Not that there isn’t work to do. The dried stalks of last year’s garden have served their purpose and need to be cut before the first buds of the new season poke their heads through the soil. The stalks have allowed the roots to breathe through the winter’s frozen crust, and they have formed the “architecture” of the winter garden, according to the sages of Victory Garden and HGTV. In reality I just never get around to cutting them until late winter, so I use any excuse for delay.

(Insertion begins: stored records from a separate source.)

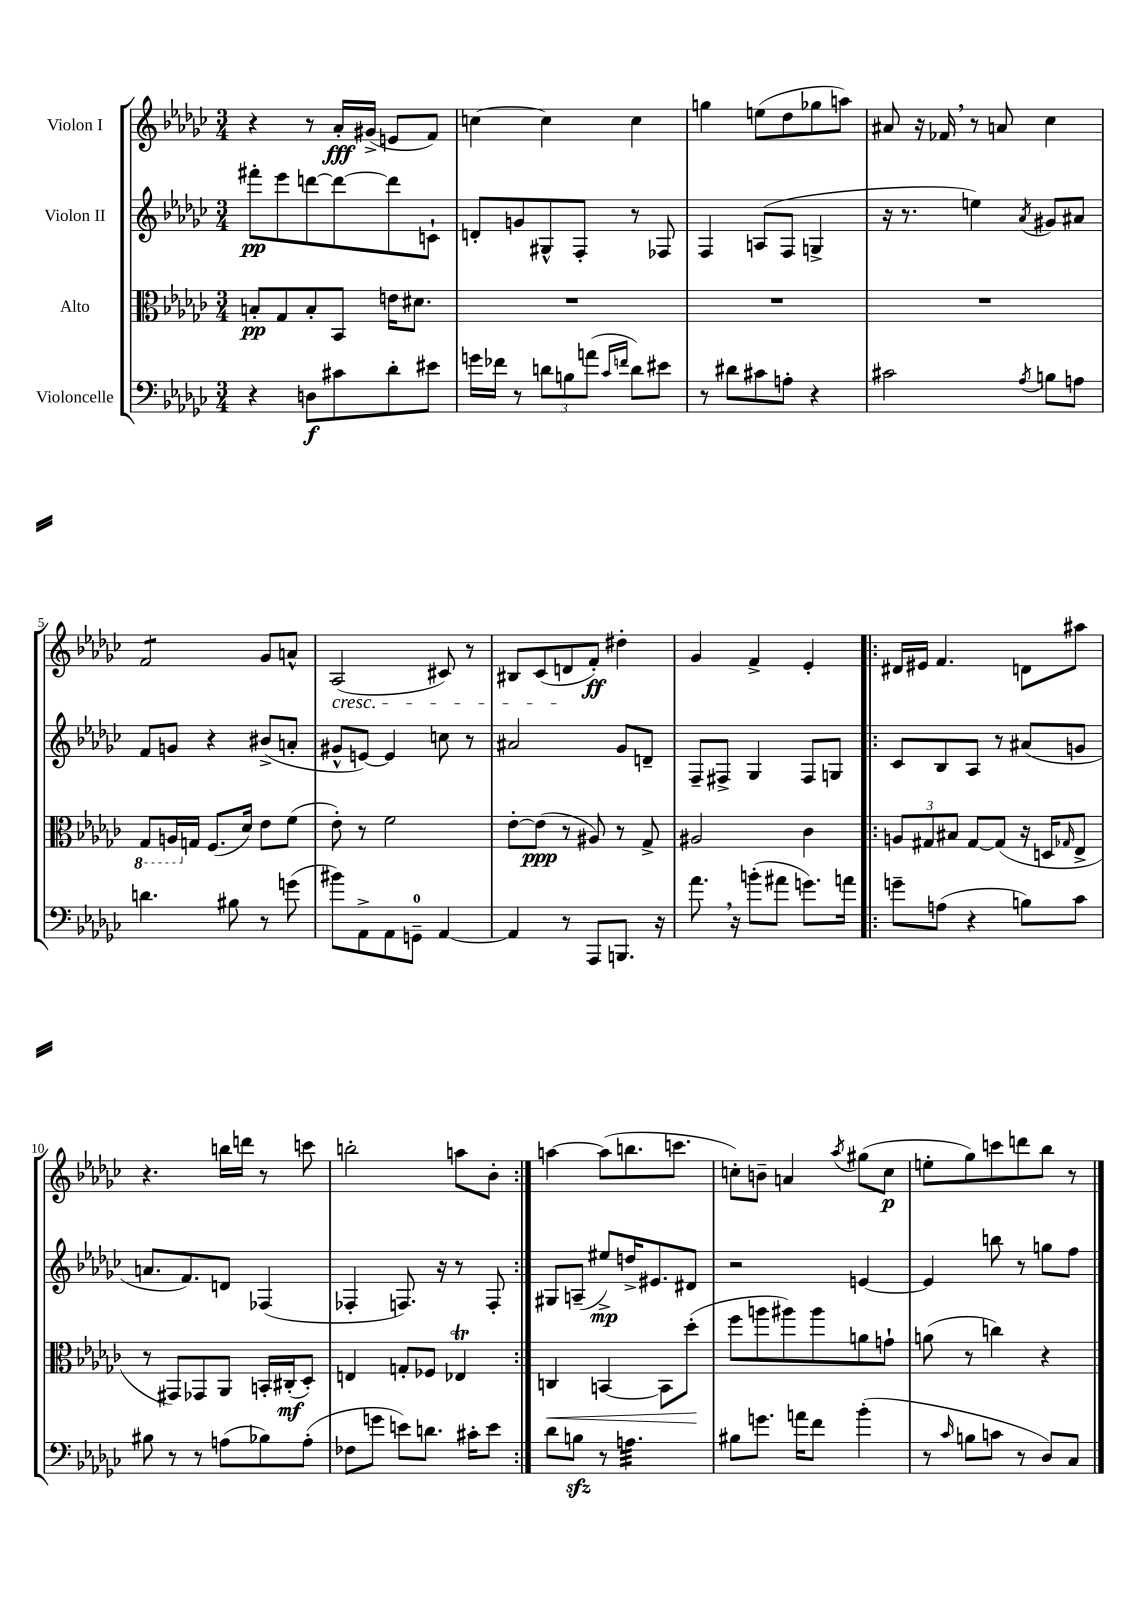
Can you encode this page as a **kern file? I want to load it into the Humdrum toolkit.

**kern	**kern	**kern	**kern
*staff4	*staff3	*staff2	*staff1
*clefF4	*clefC3	*clefG2	*clefG2
*k[b-e-a-d-g-c-]	*k[b-e-a-d-g-c-]	*k[b-e-a-d-g-c-]	*k[b-e-a-d-g-c-]
*M3/4	*M3/4	*M3/4	*M3/4
4r	8B'	8fff#'	4r
.	8G-	8eee-	.
8D	8B'	[8ddd	8r
8c#	8BB-	8ddd_	16a-'
.	.	.	(16g#^
8d-'	16e	8ddd]	8e
.	8.d#	.	.
8e#	.	8c`	8f)
=	=	=	=
16g	2.r	8d'	[4cc
16f-	.	.	.
8r	.	8g	.
12d	.	8G#^^	4cc]
12B	.	.	.
.	.	8F'	.
(12a	.	.	.
16qqc-	.	.	.
16qqf	.	.	.
8d)	.	8r	4cc
8e#	.	8F-	.
=	=	=	=
8r	2.r	4F	4gg
8d#	.	.	.
8c#	.	(8A	(8ee
8A'	.	8F	8dd-
4r	.	4G^	8gg-
.	.	.	8aa)
=	=	=	=
2c#	2.r	16r	8a#
.	.	8.r	.
.	.	.	16r
.	.	.	16f-
.	.	4ee)	8r
.	.	.	8a
8qA-	.	8qa-	.
8B	.	8g#	4cc-
8A	.	8a#	.
=	=	=	=
4.d	8GG-	8f	2f
.	16AA	8g	.
.	16G	.	.
.	(8.F	4r	.
8B#	.	.	.
.	16d-)	.	.
8r	8e-	(8b#^	8g-
(8g	(8f	8a'	8a^^
=	=	=	=
8b#)	8e-')	8g#^^	(2A-
8AA-^	8r	[8e)	.
8AA-	2f	4e]	.
8GG~	.	.	.
[4AA-	.	8cc	8c#)
.	.	8r	8r
=	=	=	=
4AA-]	[8e-'	2a#	8B#
.	(8e-]	.	(8c-
8r	8r	.	8d
8AAA-	8A#)	.	8f')
8.BBB	8r	8g-	4dd#'
.	8G-^	8d~	.
16r	.	.	.
=	=	=	=
8.a-	2A#	8F~	4g-
.	.	8F#^	.
16r	.	.	.
(8b'	.	4G-	4f^
8a#	.	.	.
8.g)	4c-	8F#	4e-'
.	.	8G	.
16a	.	.	.
=!|:	=!|:	=!|:	=!|:
8g~	12A	8c-	16d#
.	.	.	16e#
.	12G#	.	.
(8A	.	8B-	4.f
.	12B#	.	.
4r	[8G#	8A-	.
.	(8G#]	8r	.
8B)	16r	(8a#	8d
.	16D	.	.
.	16qqG-	.	.
8c-	8E-^	8g	8aa#
=	=	=	=
8B#	8r	8.a	4.r
8r	8GG#)	.	.
.	.	8.f)	.
8r	8GG-	.	.
(8A	8AA-	8d	16bb
.	.	.	16ddd
8B-)	16BB'	(4F-	8r
.	(16C#'	.	.
(8A'	8D-')	.	8ccc
=	=	=	=
8F-	4E	4F-'	2bb'
8g	.	.	.
8e)	8G'	8.F)	.
8.d	8F-	.	.
.	.	16r	.
.	4E-	8r	8aa
16c#'	.	.	.
8e	.	8F'	8b-'
=:|!	=:|!	=:|!	=:|!
8d-	4C	8G#	[4aa
8B	.	(8A~	.
8r	[4BB	8ee#^)	(8aa]
4.A	.	16dd^	8.bb
.	.	8.e#	.
.	8BB]	.	.
.	.	.	8.ccc
.	(8dd-'	8d#	.
=	=	=	=
8B#	8ff	2r	8cc')
8.g	8aa	.	8b~
.	8aa#)	.	4a
16a	.	.	.
8f	8aa#	.	.
.	.	.	8qaa-
(4b-'	8a	[4e	(8gg#
.	8g`	.	8cc
=	=	=	=
8r	(8a	4e]	8ee'
16qqc-	.	.	.
8B	8r	.	8gg-)
8c	4cc)	8bb	8ccc
8r	.	8r	8ddd
8D-)	4r	8gg	8bb-
8C-	.	8ff	8r
==	==	==	==
*-	*-	*-	*-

All it takes is a few warm days in February to encourage the tulips, daffodils and lilies to show up. Their first appearances always get frost bite, but they spur our hopes for an early spring. The winter accumulation of leaves from the oak trees across the street and any other vagabond neighborhood trees must be cleared, along with the candy wrappers and overflow waste from the neighboring yards that get caught in the existing landscape plants. There is plenty to do before the first crocus blooms, but it will surprise us before it all gets done.

Then we will begin again with the trips to the greenhouses and the selection of a few annuals to fill the empty spaces and provide the splashes of color that the perennials don’t provide in the season’s gaps.  We will take a census of the survivors of the wintry tests, and discover what new arrivals the birds have brought and deposited in the soft earth and mulch. Sometimes they have brought visitors that we have not imagined would take up residence here. Then we will resume the weekly hour of prayer and meditation in the yard following the lawn mower in its noisy labyrinth.

I rarely order anything from the catalogues, but that does not make me appreciate them any less. They provide a welcome tour of anticipation through the seasons ahead and relief from the heaviness of winter’s last effects. In similar ways the combination of secular and religious events on the calendar provide a way of marking time until better days arrive. Between Valentines and St. Patrick’s Day, M L King’s and President’s Day, Lent and Easter and Pentecost, there is a mixture of nature and history to keep us moving along in our hopes and imaginations. We count the days with an expectation that something new will break through the old patterns and refresh our spirits and make it possible for us to see with new eyes and hear with new ears and feel with new hearts that God is indeed good…all the time.